--- Estratto fornito ---
● ● ● ● ● ● ●
Masada è una delle più emozionanti riscoperte storico-archeologiche del XX secolo. Come risaputo, Masada è il nome di uno sperone roccioso culminante in un ampio pianoro a forma di nave che si innalza di trecento metri sulla costa sud-ovest del Mare Morto, in uno scenario arido e selvaggio perché l’acqua del Mar Morto è da tempo evaporata. 

Nel 40 a.C. il luogo assunse un significato particolare per Erode, che sfuggendo alle forze del pretendente dei Parti, Antigono, dovette lasciarvi al sicuro la famiglia mentre si recava a Roma per invocare un aiuto militare. I suoi congiunti, assieme a ottocento uomini che avevano l'ordine di proteggerli, quasi morirono di sete durante l'assedio prima che un provvidenziale acquazzone riempisse le cisterne ormai vuote.

Più tardi, quando riuscì a recuperare il suo regno con l'ausilio delle truppe romane, Erode trasformò Masada in un complesso palazzo-fortezza, progettato come suo rifugio perché temeva un doppio pericolo, da una parte temeva di essere detronizzato dal popolo ebreo e in secondo luogo temeva la regina egiziana Cleopatra, avversaria sicuramente più pericolosa. Cleopatra non nascondeva le sue intenzioni anzi faceva pressioni su Antonio affinché questi facesse uccidere Erode per poi darle in dono il regno di Giudea. 

La struttura più imponente del sito è però ancora oggi la splendida reggia che si affaccia sulla punta settentrionale della rocca: questo autentico capolavoro presenta soluzioni costruttive assai avanzate e una scenografica distribuzione dei vari ambienti. Il piano più alto era costituito da una sala rettangolare, che sul lato prospiciente la piana sottostante si apriva in una grande abside delimitata da un colonnato corinzio, a formare uno straordinario belvedere sulla depressione del Mar Morto. Una scala coperta collegava quest'ala del palazzo con la sezione intermedia, formata da una struttura a pianta rotonda, anch'essa circondata da colonne e sormontata da un tetto campaniforme. 

Il livello più basso era invece a pianta pressappoco quadrata e al centro si apriva in un cortile interno, delimitato da un portico sorretto da pilastri cui erano addossate eleganti semicolonne corinzie; accanto sorgeva un piccolo, ma lussuoso impianto termale.
● ● ● ● ● ● ●
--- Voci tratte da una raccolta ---
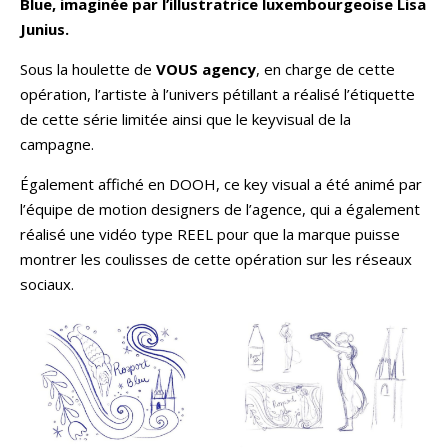
Blue, imaginée par l’illustratrice luxembourgeoise Lisa
Junius.
Sous la houlette de
VOUS agency
, en charge de cette
opération, l’artiste à l’univers pétillant a réalisé l’étiquette
de cette série limitée ainsi que le keyvisual de la
campagne.
Également affiché en DOOH, ce key visual a été animé par
l’équipe de motion designers de l’agence, qui a également
réalisé une vidéo type REEL pour que la marque puisse
montrer les coulisses de cette opération sur les réseaux
sociaux.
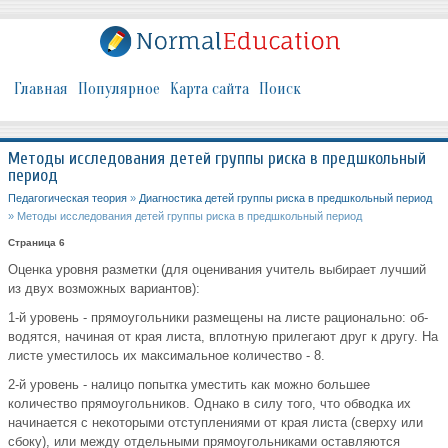
Главная
Популярное
Карта сайта
Поиск
Методы исследования детей группы риска в предшкольный
период
Педагогическая теория
»
Диагностика детей группы риска в предшкольный период
» Методы исследования детей группы риска в предшкольный период
Страница 6
Оценка уровня разметки (для оценивания учитель выбирает луч­ший
из двух возможных вариантов):
1-й уровень - прямоугольники размещены на листе рационально: об­
водятся, начиная от края листа, вплотную прилегают друг к другу. На
листе уместилось их максимальное количество - 8.
2-й уровень - налицо попытка уместить как можно большее
количество прямоугольников. Однако в силу того, что обводка их
начинается с некоторыми отступлениями от края листа (сверху или
сбоку), или между отдельными прямоугольниками оставляются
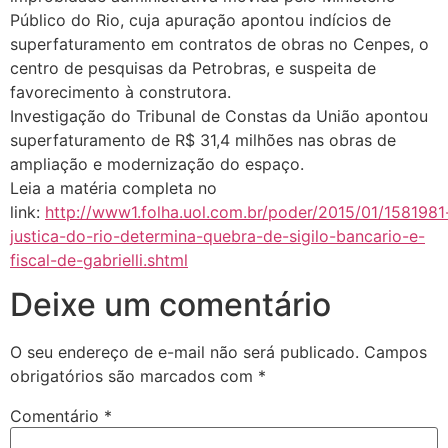
Público do Rio, cuja apuração apontou indícios de
superfaturamento em contratos de obras no Cenpes, o
centro de pesquisas da Petrobras, e suspeita de
favorecimento à construtora.
Investigação do Tribunal de Constas da União apontou
superfaturamento de R$ 31,4 milhões nas obras de
ampliação e modernização do espaço.
Leia a matéria completa no
link:
http://www1.folha.uol.com.br/poder/2015/01/1581981
justica-do-rio-determina-quebra-de-sigilo-bancario-e-
fiscal-de-gabrielli.shtml
Deixe um comentário
O seu endereço de e-mail não será publicado.
Campos
obrigatórios são marcados com
*
Comentário
*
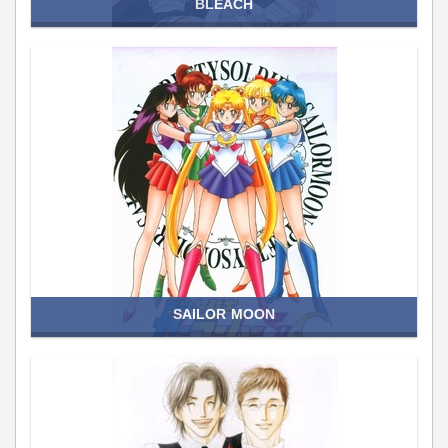
BLEACH
SAILOR MOON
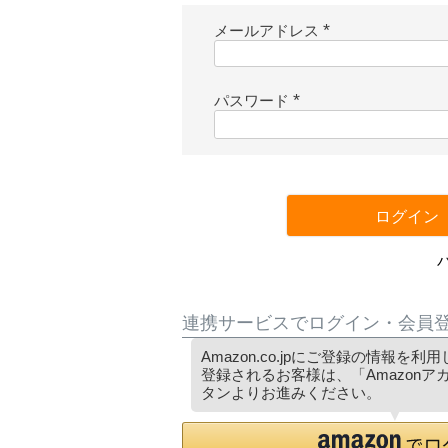
メールアドレス
(
必
須
パスワード
)
(
必
須
)
ログイン
連携サービスでログイン・会員
Amazon.co.jpにご登録の情報を
登録されるお客様は、「Amazon
タンよりお進みください。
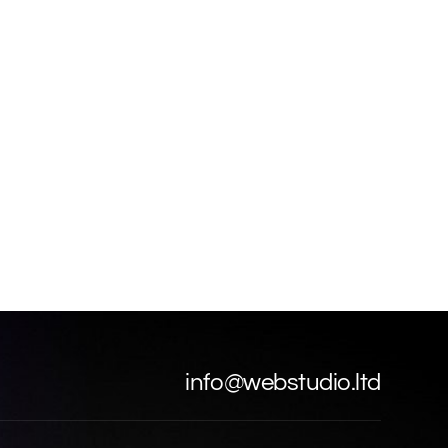
info@webstudio.ltd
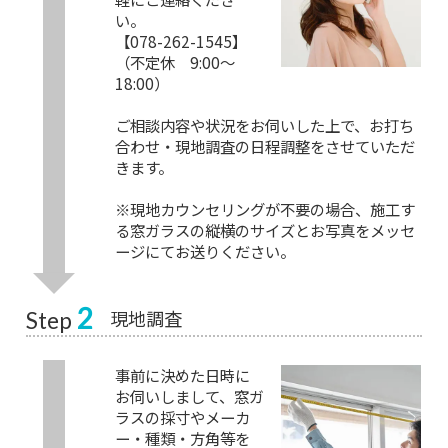
軽にご連絡くださ
い。
【078-262-1545】
（不定休 9:00～
18:00）
ご相談内容や状況をお伺いした上で、お打ち
合わせ・現地調査の日程調整をさせていただ
きます。
※現地カウンセリングが不要の場合、施工す
る窓ガラスの縦横のサイズとお写真をメッセ
ージにてお送りください。
2
現地調査
Step
事前に決めた日時に
お伺いしまして、窓ガ
ラスの採寸やメーカ
ー・種類・方角等を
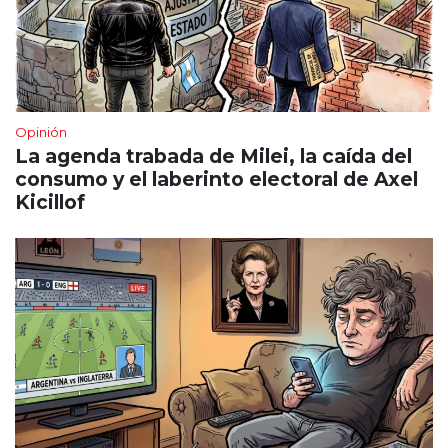
Opinión
La agenda trabada de Milei, la caída del
consumo y el laberinto electoral de Axel
Kicillof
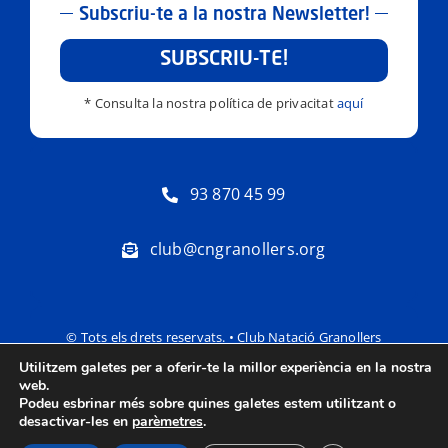
Subscriu-te a la nostra Newsletter!
SUBSCRIU-TE!
* Consulta la nostra política de privacitat
aquí
93 870 45 99
club@cngranollers.org
© Tots els drets reservats. • Club Natació Granollers
Utilitzem galetes per a oferir-te la millor experiència en la nostra
Política de privacitat
Avís Legal
web.
Podeu esbrinar més sobre quines galetes estem utilitzant o
desactivar-les en
parèmetres
.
● ● ● ● ● ● ●
--- Compito da svolgere ---
Trascriva fedelmente il brano su Masada, a partire da "Masada è una" e fino a "cisterne ormai vuote.".

--- Risposta richiesta ---
Masada è una delle più emozionanti riscoperte storico-archeologiche del XX secolo. Come risaputo, Masada è il nome di uno sperone roccioso culminante in un ampio pianoro a forma di nave che si innalza di trecento metri sulla costa sud-ovest del Mare Morto, in uno scenario arido e selvaggio perché l’acqua del Mar Morto è da tempo evaporata. 

Nel 40 a.C. il luogo assunse un significato particolare per Erode, che sfuggendo alle forze del pretendente dei Parti, Antigono, dovette lasciarvi al sicuro la famiglia mentre si recava a Roma per invocare un aiuto militare. I suoi congiunti, assieme a ottocento uomini che avevano l'ordine di proteggerli, quasi morirono di sete durante l'assedio prima che un provvidenziale acquazzone riempisse le cisterne ormai vuote.